The seasonal naive approach could not be beaten. It had almost a 10 times less RMSE than the myseries one.
8.9 -For the same retail data, try an STL decomposition applied to the Box-Cox transformed series, followed by ETS on the seasonally adjusted data. How does that compare with your best previous forecasts on the test set?
#retrieving the lambda for the retail
l_retail <- myseries %>%
features(Turnover, features = guerrero) %>%
pull(lambda_guerrero)
#applying STL composition to Box-Cox
STL <-myseries %>%
model(STL(box_cox(Turnover,l_retail) ~ season(window = "periodic"), robust = TRUE)) %>%
components() %>%
autoplot() +
ggtitle("Box-Cox Transformation with STL")
#Performing ETS on seasonally adjusted data
adjusted <- myseries %>%
model(STL_box = STL(box_cox(Turnover,l_retail) ~ season(window = "periodic"), robust = TRUE)) %>%
components()
myseries$Turnover_sa <- adjusted$season_adjust
myseries_training <- myseries %>%
filter(year(Month) < 2011)
ETS <- myseries_train %>%
model(ETS(Turnover ~ error("M") + trend("A") + season("M")))

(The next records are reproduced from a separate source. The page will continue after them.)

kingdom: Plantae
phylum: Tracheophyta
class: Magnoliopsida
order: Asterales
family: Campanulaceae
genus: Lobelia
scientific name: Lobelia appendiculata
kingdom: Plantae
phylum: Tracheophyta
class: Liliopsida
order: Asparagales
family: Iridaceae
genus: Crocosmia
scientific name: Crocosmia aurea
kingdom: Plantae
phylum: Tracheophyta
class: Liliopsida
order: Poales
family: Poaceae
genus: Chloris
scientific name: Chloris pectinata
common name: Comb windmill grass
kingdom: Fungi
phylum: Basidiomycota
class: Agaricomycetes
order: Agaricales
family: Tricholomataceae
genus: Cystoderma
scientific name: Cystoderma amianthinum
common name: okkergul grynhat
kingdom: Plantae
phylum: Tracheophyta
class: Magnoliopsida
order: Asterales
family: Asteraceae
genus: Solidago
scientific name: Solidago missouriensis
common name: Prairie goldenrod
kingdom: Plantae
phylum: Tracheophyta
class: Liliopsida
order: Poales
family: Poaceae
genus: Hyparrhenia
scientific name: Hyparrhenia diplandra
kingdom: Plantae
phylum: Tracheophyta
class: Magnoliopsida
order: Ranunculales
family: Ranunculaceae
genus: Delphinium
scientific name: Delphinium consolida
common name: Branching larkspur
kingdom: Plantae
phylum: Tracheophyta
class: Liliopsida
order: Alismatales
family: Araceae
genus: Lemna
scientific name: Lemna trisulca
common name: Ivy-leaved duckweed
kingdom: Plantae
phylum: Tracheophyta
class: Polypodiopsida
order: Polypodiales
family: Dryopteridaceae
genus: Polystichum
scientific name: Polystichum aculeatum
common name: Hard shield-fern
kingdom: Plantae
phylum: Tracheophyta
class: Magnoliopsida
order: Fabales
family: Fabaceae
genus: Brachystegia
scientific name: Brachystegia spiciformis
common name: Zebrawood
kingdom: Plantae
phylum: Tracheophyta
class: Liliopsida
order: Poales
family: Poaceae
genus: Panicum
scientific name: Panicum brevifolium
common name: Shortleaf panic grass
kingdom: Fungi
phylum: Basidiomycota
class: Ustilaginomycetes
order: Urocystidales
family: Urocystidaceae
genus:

ETS %>% gg_tsresiduals() +
ggtitle("Australian Retail Turnover Residual")
#I will now forecast the training data
ETS_forecast <- ETS %>%
forecast(new_data = anti_join(myseries, myseries_training))
## Joining with `by = join_by(State, Industry, `Series ID`, Month, Turnover,
## Turnover_sa)`
ETS %>% accuracy() %>%
select(.model, .type, RMSE)
## # A tibble: 1 x 3
## .model .type RMSE
## <chr> <chr> <dbl>
## 1 "ETS(Turnover ~ error(\"M\") + trend(\"A\") + season(\"M\"))" Training 15.7
#I will now forecast the testing data
ETS_forecast %>% accuracy(myseries) %>%
select(.model, .type, RMSE)
## # A tibble: 1 x 3
## .model .type RMSE
## <chr> <chr> <dbl>
## 1 "ETS(Turnover ~ error(\"M\") + trend(\"A\") + season(\"M\"))" Test 165.
The RMSE indicates that the Box-Cox transformation works well on the test data in particular.